#### Your goal
Scan the records below for the word "Rendered". Copy each line where it appears.

** Opening Dataset block **

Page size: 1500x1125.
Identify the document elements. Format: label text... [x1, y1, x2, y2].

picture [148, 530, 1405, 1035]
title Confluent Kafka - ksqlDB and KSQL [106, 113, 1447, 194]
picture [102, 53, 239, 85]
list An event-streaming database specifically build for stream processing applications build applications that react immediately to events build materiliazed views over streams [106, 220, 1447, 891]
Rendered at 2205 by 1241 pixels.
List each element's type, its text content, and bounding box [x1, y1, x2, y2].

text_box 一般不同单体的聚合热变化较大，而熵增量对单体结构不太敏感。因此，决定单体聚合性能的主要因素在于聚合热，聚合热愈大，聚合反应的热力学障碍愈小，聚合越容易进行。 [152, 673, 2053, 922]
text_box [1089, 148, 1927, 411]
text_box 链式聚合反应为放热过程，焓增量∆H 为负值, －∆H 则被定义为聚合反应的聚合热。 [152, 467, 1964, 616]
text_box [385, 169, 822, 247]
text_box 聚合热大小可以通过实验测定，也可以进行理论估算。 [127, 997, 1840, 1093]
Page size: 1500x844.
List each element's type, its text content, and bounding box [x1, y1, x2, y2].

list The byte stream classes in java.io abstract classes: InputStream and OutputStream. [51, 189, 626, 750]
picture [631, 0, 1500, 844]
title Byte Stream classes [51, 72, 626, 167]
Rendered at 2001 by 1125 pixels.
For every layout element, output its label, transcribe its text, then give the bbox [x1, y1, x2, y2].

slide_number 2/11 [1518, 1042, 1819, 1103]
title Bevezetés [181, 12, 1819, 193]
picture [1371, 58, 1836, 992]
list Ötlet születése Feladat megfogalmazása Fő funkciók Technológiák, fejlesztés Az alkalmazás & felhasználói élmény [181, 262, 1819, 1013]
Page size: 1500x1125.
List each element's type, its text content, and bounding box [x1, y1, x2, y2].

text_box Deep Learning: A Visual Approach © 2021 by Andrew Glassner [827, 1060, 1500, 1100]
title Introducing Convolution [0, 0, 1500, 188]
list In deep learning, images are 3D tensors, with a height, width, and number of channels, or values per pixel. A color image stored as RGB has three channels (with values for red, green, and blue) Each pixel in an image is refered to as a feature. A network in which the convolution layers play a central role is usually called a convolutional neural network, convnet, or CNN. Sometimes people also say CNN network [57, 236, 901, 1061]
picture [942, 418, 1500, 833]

** Closing Dataset block **

#### Answer to the problem
Rendered at 2205 by 1241 pixels.
Rendered at 2001 by 1125 pixels.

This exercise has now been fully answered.